(Stored items)
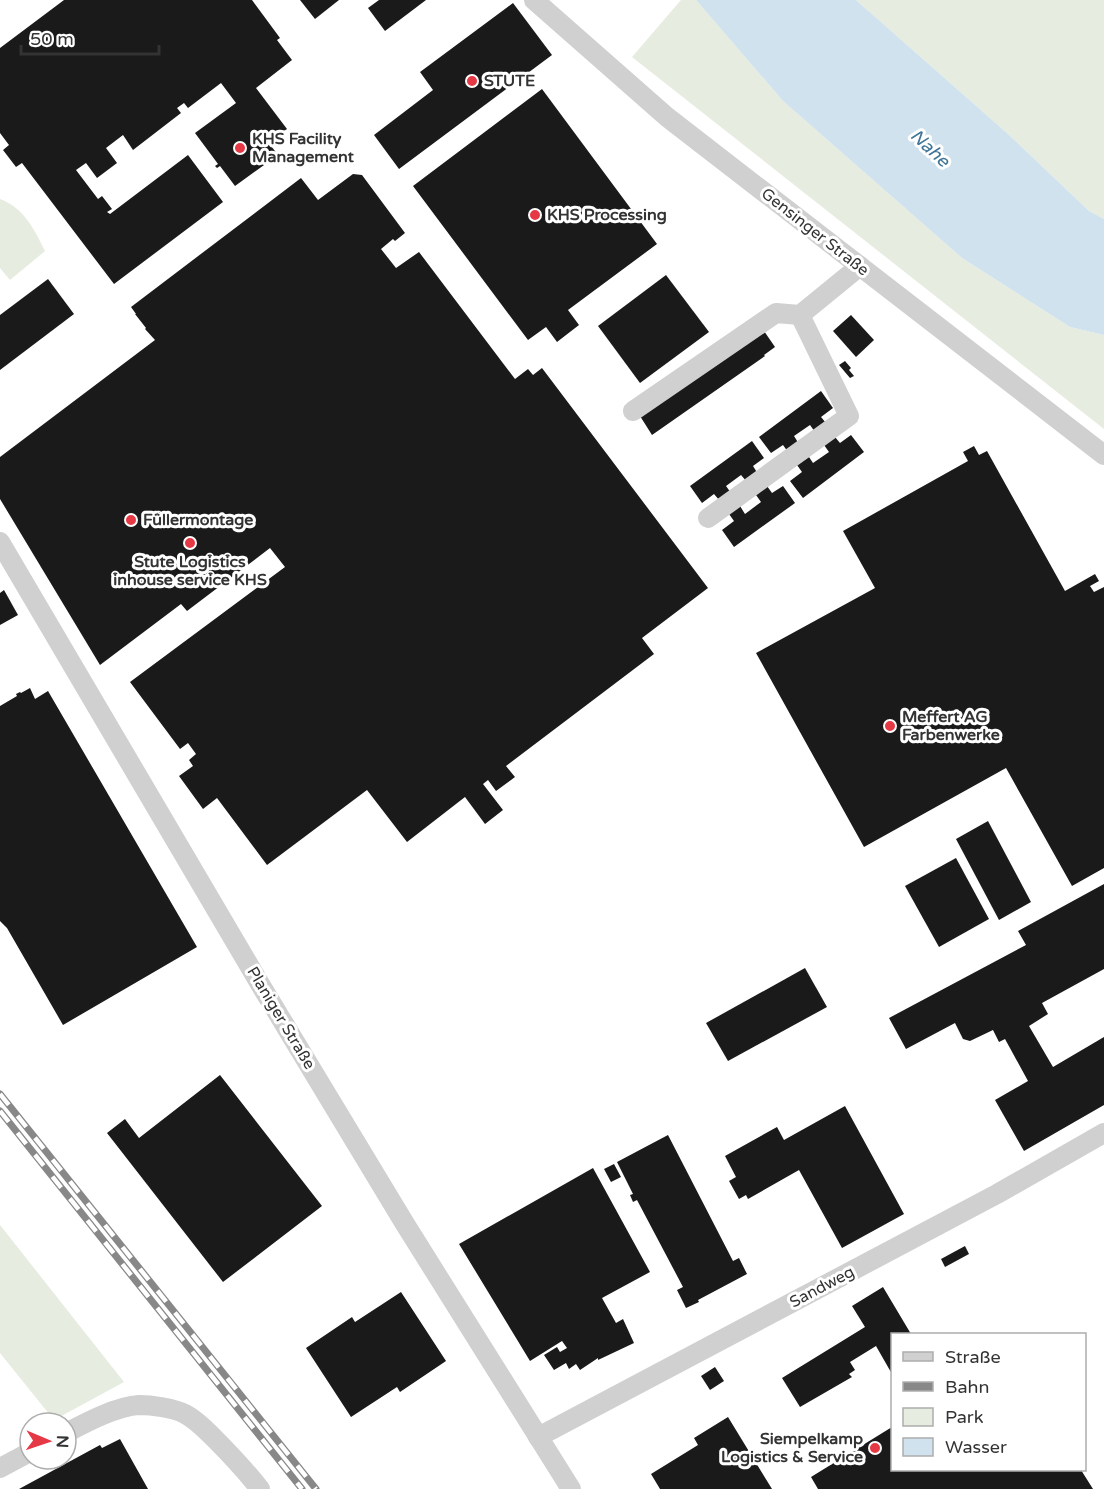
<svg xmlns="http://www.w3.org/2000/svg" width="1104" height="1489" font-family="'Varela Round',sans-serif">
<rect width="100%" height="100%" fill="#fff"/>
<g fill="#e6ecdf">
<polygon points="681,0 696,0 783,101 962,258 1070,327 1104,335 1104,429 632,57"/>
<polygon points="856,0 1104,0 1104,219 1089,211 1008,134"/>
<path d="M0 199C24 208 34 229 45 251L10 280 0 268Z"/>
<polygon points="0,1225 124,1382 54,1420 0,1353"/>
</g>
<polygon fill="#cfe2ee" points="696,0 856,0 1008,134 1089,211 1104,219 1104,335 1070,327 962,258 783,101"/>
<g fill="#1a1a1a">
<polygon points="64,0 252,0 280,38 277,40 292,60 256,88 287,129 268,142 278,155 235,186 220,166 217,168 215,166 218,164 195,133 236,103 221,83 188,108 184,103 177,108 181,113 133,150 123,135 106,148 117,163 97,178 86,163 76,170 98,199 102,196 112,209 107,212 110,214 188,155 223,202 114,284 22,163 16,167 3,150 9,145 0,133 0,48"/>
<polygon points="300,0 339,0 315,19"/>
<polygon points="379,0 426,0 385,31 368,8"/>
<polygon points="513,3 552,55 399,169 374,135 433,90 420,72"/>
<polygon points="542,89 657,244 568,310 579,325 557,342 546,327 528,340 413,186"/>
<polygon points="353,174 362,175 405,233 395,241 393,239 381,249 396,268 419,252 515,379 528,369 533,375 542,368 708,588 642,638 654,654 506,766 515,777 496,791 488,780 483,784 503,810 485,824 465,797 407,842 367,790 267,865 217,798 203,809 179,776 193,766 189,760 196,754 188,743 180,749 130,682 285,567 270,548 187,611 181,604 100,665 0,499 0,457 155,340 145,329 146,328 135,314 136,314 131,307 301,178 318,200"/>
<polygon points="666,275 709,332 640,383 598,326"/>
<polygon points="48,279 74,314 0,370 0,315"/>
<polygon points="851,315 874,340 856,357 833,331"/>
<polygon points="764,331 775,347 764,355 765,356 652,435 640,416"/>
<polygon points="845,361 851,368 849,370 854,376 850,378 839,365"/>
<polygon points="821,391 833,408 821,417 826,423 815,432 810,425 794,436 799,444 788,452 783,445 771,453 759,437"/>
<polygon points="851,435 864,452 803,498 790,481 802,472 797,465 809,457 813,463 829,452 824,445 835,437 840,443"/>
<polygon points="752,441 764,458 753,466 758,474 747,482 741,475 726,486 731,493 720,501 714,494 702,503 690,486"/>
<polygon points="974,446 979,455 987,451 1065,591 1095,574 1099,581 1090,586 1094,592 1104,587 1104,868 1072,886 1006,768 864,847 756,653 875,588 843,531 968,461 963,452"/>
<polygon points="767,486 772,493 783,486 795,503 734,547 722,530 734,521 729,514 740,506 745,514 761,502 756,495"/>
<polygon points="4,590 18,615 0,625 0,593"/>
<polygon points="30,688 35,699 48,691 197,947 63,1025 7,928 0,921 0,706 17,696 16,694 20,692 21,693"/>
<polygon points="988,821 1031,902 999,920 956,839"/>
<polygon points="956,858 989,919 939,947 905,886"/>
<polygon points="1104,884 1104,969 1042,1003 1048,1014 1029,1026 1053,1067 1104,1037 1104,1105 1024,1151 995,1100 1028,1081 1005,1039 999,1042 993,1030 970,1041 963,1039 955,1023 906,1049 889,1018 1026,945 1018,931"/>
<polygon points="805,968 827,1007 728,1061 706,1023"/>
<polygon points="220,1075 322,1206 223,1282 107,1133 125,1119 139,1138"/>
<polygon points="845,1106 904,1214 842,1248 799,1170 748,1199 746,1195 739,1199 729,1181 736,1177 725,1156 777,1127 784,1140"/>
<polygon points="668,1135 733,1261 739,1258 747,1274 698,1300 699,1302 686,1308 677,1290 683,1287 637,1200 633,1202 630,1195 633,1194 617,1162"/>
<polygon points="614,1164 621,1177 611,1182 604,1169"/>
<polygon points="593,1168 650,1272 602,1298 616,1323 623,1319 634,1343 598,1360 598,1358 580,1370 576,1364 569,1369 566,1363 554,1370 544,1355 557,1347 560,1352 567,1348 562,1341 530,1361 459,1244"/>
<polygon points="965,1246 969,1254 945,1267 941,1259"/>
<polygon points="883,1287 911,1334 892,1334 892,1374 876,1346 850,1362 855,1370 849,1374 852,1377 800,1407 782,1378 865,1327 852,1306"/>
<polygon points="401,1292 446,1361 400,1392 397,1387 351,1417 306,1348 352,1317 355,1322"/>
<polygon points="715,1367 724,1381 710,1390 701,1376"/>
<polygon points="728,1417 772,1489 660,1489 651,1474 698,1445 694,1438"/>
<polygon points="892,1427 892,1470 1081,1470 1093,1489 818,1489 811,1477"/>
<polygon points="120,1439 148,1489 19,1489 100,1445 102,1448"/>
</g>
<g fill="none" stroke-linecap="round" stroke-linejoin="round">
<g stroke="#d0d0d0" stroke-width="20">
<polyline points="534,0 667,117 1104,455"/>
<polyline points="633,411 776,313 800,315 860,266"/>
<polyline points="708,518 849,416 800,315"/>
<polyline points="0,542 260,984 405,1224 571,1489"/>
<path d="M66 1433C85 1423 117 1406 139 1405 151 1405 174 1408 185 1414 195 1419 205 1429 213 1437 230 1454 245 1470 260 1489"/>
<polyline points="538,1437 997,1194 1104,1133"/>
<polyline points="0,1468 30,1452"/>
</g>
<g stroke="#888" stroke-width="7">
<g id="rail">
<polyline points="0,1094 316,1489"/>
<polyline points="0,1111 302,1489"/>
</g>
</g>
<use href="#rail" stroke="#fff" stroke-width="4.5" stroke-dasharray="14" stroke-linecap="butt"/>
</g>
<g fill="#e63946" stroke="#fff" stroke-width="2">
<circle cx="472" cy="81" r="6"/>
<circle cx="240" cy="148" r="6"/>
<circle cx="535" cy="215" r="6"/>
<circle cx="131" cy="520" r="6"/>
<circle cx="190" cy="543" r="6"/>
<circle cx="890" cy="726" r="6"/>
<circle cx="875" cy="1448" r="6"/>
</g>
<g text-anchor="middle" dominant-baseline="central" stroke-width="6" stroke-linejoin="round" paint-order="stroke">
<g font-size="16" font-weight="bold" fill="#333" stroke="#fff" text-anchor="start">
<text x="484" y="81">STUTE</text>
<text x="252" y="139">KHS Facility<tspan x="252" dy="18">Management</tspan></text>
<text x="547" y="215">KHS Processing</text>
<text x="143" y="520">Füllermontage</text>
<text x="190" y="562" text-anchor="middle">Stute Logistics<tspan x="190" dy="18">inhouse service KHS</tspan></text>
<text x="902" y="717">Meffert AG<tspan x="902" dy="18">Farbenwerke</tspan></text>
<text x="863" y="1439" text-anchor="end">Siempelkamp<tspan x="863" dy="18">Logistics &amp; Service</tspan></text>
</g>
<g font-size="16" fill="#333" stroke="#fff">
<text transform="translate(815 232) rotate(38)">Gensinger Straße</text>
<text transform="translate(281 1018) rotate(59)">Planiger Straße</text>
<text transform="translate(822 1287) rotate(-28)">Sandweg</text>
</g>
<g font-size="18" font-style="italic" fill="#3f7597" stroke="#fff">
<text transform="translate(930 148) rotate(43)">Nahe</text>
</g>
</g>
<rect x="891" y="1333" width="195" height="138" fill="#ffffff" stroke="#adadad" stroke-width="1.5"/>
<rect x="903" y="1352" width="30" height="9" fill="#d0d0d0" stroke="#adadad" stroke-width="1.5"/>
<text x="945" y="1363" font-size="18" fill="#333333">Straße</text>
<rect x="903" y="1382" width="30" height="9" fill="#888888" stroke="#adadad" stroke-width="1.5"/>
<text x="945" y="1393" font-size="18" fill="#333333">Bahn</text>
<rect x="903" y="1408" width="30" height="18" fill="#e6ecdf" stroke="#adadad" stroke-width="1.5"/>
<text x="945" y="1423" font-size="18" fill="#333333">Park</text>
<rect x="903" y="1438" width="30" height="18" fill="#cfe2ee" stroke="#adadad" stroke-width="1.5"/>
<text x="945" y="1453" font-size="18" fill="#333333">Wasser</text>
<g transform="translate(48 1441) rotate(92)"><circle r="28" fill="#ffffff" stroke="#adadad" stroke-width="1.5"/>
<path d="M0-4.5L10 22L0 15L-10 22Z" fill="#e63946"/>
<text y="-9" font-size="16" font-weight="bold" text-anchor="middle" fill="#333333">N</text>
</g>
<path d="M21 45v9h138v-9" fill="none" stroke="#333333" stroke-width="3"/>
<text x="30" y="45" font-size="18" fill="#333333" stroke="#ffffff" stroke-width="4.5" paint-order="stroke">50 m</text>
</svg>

- **ACTIVITY**
Please tally the lines of the data in which the string "bold" appears and write only the total.

- **EXERCISE RESPONSE**
2